* [RECORDS SHOWN]:
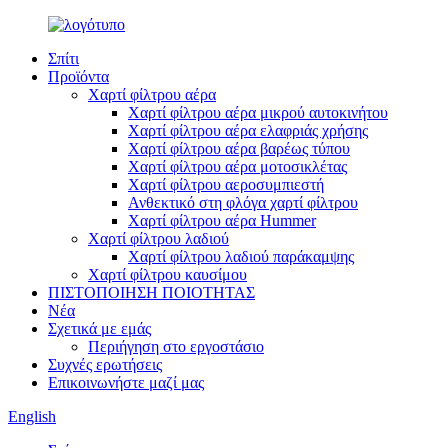
Σπίτι
Προϊόντα
Χαρτί φίλτρου αέρα
Χαρτί φίλτρου αέρα μικρού αυτοκινήτου
Χαρτί φίλτρου αέρα ελαφριάς χρήσης
Χαρτί φίλτρου αέρα βαρέως τύπου
Χαρτί φίλτρου αέρα μοτοσικλέτας
Χαρτί φίλτρου αεροσυμπιεστή
Ανθεκτικό στη φλόγα χαρτί φίλτρου
Χαρτί φίλτρου αέρα Hummer
Χαρτί φίλτρου λαδιού
Χαρτί φίλτρου λαδιού παράκαμψης
Χαρτί φίλτρου καυσίμου
ΠΙΣΤΟΠΟΙΗΣΗ ΠΟΙΟΤΗΤΑΣ
Νέα
Σχετικά με εμάς
Περιήγηση στο εργοστάσιο
Συχνές ερωτήσεις
Επικοινωνήστε μαζί μας
English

* [TASK]: No lines before the one containing "Συχνές ερωτήσεις" belong in the answer; write out that line and each one after it exactly, through the end of the records.

* [PROBLEM SOLUTION]:
Συχνές ερωτήσεις
Επικοινωνήστε μαζί μας
English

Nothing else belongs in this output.